What would the world look like if a young Cambridge dropout named Charles had fallen overboard from a Royal Navy survey vessel sometime in the 1830s? If the man in question was the one who would go on to have the best idea ever to occur to a human being, then we might suppose that the impact would have been huge - or would it? In this extremely entertaining and meticulously detailed book, Peter Bowler explores the development of evolutionary biology sans the grand old bearded one. He concludes that, while the Darwin-themed gift trade would have suffered, modern evolutionary science would still have developed, but its arrival would have been less revolutionary. What’s more, Bowler suggests, this course of events would have avoided much of the contention that still surrounds evolution in the popular imagination.
Post 2009 - the year of “Darwinzilla” that marked the bicentenary of his birth and the sesquicentenary of the publication of On the Origin of Species - it is a good time to pause and reflect on the input Darwin had on the development of what came to be called evolutionary biology. Removing Darwin from the picture altogether might be seen as rather drastic and many will raise an eyebrow at the approach Bowler adopts, yet it is a powerful and stimulating idea.
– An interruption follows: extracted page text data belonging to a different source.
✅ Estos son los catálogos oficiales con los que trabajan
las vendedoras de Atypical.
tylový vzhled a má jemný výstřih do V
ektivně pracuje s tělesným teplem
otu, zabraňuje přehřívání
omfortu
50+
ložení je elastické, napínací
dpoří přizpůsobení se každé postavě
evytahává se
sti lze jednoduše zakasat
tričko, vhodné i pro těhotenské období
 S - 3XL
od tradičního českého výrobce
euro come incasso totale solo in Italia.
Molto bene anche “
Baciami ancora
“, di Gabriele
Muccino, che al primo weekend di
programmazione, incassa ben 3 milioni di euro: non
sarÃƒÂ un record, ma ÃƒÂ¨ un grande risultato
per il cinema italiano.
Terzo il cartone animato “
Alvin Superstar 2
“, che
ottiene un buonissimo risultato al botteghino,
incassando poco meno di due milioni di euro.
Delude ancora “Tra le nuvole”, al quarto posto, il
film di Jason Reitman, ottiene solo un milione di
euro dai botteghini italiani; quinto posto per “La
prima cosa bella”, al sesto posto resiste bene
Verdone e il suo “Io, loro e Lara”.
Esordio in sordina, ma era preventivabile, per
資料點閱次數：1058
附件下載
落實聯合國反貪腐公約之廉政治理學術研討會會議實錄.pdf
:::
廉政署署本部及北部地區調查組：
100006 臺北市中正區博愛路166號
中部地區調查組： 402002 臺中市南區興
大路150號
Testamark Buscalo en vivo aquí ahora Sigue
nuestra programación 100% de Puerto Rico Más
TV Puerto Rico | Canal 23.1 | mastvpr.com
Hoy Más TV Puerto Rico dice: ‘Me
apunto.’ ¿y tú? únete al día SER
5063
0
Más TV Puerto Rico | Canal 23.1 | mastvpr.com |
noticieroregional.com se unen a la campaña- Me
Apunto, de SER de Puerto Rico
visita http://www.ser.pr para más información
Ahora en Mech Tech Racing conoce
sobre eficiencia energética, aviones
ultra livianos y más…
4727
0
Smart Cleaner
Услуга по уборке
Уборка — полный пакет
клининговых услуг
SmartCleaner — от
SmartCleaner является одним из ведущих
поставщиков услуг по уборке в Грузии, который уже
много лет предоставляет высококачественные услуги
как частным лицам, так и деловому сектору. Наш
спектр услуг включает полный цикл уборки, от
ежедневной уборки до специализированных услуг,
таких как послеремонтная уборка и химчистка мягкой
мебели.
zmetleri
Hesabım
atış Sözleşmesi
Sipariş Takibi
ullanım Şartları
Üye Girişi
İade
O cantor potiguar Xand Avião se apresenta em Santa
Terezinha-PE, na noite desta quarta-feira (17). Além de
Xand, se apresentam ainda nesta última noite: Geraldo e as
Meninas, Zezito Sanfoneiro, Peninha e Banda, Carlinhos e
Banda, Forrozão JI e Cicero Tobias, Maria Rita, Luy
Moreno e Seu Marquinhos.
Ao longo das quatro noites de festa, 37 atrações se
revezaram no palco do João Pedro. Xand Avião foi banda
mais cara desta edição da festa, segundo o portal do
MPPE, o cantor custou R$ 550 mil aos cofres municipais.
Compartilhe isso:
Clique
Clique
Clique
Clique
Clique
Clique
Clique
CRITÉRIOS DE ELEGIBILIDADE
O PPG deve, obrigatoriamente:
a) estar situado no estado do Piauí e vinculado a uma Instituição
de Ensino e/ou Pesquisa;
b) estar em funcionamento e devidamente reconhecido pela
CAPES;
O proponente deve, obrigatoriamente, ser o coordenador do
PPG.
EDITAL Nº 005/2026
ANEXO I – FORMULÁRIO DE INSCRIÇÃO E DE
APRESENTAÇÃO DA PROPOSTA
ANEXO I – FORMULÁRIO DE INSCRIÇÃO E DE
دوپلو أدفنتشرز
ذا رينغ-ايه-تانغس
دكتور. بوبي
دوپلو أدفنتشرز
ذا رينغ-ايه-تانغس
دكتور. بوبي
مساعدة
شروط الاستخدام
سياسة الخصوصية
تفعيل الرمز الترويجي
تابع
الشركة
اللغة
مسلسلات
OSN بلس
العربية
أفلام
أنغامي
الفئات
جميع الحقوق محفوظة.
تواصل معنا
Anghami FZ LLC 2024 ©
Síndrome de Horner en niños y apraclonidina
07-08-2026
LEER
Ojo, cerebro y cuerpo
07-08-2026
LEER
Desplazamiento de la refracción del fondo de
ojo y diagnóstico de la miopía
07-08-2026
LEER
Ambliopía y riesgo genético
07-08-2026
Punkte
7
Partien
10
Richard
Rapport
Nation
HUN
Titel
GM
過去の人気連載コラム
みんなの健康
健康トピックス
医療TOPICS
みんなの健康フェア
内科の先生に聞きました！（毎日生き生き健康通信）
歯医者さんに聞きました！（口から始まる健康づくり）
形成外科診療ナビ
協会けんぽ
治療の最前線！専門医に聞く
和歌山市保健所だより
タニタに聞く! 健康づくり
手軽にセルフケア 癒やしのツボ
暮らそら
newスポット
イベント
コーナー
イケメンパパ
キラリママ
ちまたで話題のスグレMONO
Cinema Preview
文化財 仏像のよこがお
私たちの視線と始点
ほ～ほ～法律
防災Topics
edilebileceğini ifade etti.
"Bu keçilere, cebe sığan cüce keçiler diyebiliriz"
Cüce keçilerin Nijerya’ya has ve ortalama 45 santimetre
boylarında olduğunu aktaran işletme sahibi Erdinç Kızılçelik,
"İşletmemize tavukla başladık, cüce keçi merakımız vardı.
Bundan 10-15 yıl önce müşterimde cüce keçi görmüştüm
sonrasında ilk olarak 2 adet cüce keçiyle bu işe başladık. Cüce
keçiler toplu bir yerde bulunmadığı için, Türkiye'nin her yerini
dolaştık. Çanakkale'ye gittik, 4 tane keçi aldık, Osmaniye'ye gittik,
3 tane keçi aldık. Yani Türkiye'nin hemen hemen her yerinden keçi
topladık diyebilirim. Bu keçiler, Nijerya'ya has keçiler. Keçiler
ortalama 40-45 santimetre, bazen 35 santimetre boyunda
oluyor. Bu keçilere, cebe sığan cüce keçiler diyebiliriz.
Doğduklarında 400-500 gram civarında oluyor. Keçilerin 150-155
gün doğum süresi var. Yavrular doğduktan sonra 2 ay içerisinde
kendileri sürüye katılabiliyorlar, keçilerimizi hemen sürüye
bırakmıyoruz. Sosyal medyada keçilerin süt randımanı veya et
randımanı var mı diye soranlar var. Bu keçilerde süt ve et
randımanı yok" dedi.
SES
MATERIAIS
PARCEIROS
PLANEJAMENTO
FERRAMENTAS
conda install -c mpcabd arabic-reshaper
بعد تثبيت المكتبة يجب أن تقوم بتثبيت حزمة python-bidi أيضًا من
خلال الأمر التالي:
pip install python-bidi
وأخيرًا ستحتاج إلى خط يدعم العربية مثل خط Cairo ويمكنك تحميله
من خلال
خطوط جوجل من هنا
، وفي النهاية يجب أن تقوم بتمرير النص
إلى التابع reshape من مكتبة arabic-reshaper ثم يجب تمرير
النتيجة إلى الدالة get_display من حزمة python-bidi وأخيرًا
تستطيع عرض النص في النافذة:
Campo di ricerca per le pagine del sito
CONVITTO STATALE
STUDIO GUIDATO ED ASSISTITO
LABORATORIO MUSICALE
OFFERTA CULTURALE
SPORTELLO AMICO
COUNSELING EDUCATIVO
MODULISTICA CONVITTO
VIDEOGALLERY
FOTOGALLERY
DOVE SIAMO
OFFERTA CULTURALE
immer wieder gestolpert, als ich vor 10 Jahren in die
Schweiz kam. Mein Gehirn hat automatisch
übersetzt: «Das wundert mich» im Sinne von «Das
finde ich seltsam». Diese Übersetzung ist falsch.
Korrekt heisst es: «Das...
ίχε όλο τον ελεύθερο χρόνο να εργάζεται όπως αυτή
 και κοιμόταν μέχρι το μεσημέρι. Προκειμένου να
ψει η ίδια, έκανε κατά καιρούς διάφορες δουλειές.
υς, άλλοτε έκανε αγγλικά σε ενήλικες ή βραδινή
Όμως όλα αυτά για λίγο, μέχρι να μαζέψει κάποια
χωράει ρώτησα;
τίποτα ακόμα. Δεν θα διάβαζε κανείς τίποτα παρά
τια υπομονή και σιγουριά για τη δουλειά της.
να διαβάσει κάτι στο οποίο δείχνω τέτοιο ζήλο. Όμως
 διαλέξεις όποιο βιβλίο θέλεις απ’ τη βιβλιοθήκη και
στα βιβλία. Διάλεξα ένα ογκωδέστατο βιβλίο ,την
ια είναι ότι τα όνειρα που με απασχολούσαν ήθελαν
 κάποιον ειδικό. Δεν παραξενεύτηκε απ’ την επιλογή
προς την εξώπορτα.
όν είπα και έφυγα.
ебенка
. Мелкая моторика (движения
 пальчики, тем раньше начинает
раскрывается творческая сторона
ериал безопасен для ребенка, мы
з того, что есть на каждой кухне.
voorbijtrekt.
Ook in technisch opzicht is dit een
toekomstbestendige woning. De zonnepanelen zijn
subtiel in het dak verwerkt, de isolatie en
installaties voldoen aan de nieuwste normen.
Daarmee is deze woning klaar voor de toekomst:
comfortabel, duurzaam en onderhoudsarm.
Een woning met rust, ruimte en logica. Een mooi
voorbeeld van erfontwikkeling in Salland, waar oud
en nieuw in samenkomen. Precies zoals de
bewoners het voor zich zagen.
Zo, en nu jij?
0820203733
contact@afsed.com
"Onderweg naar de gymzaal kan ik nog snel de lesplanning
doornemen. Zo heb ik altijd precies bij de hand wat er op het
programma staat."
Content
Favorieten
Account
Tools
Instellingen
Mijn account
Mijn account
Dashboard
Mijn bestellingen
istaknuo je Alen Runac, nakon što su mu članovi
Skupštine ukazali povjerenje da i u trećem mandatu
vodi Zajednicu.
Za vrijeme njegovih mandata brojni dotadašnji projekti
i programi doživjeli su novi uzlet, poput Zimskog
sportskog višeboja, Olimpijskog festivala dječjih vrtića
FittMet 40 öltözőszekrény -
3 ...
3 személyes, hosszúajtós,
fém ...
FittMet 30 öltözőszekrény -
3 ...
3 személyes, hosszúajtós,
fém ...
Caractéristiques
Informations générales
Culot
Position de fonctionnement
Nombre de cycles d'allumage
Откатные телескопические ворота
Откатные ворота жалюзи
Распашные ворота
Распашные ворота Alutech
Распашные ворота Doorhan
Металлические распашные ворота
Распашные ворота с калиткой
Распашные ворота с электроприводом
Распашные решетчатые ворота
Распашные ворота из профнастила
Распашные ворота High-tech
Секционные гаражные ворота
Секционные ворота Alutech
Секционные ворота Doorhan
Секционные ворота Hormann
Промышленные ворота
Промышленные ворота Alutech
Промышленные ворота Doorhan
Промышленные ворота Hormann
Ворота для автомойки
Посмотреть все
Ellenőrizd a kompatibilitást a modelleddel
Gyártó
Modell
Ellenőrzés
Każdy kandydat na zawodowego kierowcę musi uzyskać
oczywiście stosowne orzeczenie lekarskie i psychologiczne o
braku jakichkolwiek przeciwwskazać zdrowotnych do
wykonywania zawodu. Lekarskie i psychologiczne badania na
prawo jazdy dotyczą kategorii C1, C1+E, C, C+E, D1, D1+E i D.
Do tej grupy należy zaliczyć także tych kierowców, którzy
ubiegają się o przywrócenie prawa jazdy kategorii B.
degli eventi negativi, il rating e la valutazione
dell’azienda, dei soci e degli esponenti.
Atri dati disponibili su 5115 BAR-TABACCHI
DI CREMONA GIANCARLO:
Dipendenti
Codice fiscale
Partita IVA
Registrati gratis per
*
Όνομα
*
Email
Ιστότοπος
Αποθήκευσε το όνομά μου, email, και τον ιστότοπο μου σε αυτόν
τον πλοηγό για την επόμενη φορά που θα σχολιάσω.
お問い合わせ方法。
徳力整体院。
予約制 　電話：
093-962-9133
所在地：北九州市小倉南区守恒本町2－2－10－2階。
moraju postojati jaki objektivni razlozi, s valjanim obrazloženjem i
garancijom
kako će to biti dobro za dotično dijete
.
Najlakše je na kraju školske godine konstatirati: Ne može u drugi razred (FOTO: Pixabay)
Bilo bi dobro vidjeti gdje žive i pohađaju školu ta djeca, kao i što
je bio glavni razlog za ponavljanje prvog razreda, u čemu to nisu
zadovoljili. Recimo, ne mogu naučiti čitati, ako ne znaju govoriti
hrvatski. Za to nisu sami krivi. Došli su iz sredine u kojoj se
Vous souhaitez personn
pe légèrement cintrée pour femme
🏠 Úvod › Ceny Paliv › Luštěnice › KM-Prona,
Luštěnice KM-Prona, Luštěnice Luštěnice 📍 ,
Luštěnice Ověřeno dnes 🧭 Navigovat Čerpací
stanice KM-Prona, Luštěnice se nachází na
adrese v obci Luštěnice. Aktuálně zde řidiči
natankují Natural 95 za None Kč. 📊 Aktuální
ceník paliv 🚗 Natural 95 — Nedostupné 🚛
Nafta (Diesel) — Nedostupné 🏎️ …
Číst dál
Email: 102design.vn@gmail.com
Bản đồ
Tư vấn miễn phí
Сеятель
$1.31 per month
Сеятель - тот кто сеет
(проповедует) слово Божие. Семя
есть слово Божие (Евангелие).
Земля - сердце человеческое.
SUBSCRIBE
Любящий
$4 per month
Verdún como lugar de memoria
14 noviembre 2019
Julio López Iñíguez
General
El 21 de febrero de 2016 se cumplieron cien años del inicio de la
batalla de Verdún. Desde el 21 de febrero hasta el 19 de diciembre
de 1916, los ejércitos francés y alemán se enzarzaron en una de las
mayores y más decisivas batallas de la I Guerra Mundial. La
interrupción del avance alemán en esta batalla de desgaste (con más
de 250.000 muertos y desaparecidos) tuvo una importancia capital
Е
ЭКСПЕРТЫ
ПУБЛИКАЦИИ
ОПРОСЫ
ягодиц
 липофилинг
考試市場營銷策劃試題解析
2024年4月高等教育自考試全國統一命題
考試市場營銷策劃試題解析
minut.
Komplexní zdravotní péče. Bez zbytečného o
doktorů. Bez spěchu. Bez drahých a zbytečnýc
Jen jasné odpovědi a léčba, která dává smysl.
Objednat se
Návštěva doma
After all, counterfactual history is fun. Bowler makes this point early on when citing Robert Harris’ Fatherland as an exemplar of counterfactual history through novelisation in the elegant introduction to his rationale for this book.
Bowler concludes that, while the Darwin-themed gift trade would have suffered, modern evolutionary science would still have developed
In the first six chapters, Bowler examines the context and development of evolutionary thought and imagines how a Darwin-free world would have produced what we now know as the Modern Synthesis (pretty effectively it would seem). They are well thought out and provide a wealth of detail that will engage readers regardless of how they come to this book. But the final two chapters, dealing with social Darwinism and religion, left me with more questions than answers and feeling a little troubled.
Bowler suggests that if Darwin had fallen off HMS Beagle - and after a tricky incident with a hammock, he did have form - social Darwinism would not have produced the intellectual fuel for the fires of racial hate that burned so brightly in the 20th century. In a brilliantly argued chapter, he simply and elegantly lays out the case that it was the subversion of Darwin’s ideas by others that produced the link in the popular imagination between evolution and ideas of racial supremacy that, for instance, provided the “intellectual” basis for Nazi ideology. Yet for all its elegance, this is one of the areas where some cracks start to appear in the counterfactual approach. Remove Darwin and clearly the development of evolutionary thought in the 19th century would have been radically different, but not human behaviour. Unfortunately, social Darwinism is just another label for the dark side of human nature that is as old as we are, and it would have flourished without the input from a book published in 1859. Bowler does not pause to address this point, and while it may be argued that it is outside the scope of his argument, it does illustrate a lack of wider context that can result from the counterfactual approach.
The chapter dealing with religion and evolution suffers from a similar problem. While Bowler argues that without the impact of the publication of On the Origin of Species, religion would have had more time to reach an accommodation with evolution, he does not make the obvious point that it is a one-sided relationship. Religion might need to make peace with evolution, but evolution does not need religion. In a counterfactual world without Darwin, would we need a Richard Dawkins?